Maternal T cells in SCID infants have the capacity to mediate undesired immune function despite their inability to respond efficiently to mitogens in vitro manifesting by allograft rejection and immune cytopenia, in addition to their ability to cause GVHD.12,13 In a large cohort of 121 infants with SCID undergoing HSCT, maternal T cells persisted in 48 (40%) of the patients.8 The majority were asymptomatic, while 19 (40%) of the 48 patients had findings consistent with GvHD, mainly involving the skin.8 It was shown that the low level of maternal T lymphocytes associated with low incidence of GvHD, which could explain the lack of GvHD symptoms at the time of presentation in our patient; as maternal T cells were found only at 2.4%. Our patient underwent HLA-matched unrelated cord blood stem cell transplantation.

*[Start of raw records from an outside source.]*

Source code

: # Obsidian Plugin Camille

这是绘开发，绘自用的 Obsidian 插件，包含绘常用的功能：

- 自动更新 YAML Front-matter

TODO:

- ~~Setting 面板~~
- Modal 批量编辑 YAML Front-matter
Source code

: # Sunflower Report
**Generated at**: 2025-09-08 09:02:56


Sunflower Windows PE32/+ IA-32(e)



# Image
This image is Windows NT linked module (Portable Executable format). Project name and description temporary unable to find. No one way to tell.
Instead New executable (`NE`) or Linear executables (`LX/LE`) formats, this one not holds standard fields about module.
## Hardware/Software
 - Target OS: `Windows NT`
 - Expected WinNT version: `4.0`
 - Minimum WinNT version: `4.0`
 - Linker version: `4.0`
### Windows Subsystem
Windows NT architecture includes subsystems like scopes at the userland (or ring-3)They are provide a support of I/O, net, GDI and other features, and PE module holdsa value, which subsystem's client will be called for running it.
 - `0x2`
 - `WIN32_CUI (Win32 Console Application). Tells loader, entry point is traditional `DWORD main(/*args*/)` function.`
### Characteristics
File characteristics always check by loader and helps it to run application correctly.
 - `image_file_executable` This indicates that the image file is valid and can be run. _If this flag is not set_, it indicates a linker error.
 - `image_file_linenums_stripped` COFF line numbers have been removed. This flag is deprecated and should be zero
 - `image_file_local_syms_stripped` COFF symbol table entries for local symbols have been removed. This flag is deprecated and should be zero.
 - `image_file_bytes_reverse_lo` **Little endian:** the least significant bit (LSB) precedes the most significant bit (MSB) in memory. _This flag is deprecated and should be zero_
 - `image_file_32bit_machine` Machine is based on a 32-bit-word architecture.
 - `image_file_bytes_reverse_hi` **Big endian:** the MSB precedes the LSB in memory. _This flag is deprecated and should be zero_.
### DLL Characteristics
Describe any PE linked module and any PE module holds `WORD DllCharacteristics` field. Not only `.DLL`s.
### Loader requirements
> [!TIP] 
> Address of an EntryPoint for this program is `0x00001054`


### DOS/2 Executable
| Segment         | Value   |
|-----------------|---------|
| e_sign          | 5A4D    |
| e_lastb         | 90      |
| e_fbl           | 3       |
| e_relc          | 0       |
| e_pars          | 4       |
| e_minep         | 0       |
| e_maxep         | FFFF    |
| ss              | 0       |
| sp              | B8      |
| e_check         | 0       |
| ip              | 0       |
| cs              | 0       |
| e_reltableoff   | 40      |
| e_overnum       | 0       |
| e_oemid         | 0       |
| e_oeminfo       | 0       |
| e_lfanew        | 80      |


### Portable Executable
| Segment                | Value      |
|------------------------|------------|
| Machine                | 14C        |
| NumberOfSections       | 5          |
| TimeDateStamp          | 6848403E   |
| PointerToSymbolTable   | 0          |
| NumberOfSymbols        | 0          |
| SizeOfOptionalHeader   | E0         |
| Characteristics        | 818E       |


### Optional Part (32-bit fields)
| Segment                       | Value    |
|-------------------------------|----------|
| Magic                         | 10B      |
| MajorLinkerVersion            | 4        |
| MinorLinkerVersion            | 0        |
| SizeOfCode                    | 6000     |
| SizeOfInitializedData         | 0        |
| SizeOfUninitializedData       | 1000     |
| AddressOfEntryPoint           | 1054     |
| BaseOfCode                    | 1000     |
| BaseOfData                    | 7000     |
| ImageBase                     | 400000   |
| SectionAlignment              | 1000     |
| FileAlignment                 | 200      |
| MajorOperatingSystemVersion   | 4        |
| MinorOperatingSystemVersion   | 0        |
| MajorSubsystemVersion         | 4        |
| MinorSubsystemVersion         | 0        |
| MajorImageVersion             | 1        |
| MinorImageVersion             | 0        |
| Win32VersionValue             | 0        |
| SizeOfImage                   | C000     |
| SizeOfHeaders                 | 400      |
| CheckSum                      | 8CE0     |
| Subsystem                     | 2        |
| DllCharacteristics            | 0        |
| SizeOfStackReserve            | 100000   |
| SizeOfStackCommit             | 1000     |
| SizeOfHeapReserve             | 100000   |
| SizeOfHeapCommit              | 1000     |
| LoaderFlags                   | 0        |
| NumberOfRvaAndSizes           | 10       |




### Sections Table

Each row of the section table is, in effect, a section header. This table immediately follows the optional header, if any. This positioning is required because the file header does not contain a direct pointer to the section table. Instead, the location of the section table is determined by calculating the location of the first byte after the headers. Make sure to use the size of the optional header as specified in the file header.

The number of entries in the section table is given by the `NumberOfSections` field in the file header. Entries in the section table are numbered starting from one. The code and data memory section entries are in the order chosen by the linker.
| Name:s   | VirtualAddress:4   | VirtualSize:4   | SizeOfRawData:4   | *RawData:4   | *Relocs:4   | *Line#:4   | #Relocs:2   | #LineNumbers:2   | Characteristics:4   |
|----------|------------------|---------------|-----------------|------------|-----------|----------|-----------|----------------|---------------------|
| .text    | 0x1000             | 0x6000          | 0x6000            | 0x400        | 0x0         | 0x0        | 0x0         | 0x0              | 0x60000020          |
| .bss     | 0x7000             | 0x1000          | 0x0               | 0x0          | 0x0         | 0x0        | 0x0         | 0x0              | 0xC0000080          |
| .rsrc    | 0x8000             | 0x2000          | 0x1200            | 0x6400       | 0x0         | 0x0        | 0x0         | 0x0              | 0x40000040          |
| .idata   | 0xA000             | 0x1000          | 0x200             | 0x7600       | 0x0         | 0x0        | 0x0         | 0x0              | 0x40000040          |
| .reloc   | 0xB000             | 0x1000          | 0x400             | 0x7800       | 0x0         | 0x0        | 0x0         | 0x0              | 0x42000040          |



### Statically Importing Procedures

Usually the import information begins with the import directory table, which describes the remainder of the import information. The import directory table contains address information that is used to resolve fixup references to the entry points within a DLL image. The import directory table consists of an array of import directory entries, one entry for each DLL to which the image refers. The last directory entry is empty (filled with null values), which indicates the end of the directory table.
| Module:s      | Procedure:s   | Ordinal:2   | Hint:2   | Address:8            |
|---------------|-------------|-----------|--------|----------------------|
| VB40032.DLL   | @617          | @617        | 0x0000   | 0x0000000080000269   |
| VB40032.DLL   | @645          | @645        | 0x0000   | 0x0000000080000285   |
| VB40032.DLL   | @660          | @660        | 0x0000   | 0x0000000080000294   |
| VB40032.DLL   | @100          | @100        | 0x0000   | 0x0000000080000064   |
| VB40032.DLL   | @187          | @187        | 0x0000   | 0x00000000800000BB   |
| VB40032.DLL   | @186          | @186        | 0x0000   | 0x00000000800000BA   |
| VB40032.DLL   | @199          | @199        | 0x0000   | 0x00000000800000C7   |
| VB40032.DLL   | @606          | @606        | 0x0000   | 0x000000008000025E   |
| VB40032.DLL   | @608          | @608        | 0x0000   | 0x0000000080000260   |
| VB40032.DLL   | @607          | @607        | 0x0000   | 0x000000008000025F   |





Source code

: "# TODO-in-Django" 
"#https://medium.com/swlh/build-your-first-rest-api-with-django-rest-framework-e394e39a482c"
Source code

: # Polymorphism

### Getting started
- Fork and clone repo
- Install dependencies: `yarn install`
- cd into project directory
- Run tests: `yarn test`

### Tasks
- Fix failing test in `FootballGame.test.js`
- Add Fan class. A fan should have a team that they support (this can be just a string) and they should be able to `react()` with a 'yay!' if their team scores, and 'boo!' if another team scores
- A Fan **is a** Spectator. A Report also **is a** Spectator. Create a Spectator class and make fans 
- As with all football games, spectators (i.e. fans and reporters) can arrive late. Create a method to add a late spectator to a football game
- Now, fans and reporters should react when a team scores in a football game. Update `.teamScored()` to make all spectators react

Although he engrafted initially with mixed chimerism, he eventually lost his graft (Figure 2). It has been shown that transplacentally acquired maternal T cells might cause allograft rejection and immune cytopenia, which probably explain the allograft rejection in our patient.12
In conclusion, transplacental maternal T cell engraftment may provide prolonged, but not persistent immunity in SCID in rare cases, and it should be suspected in late presentation of SCID. These cells usually exhaust overtime and patients should go for long-term intervention either by HSCT or gene therapy.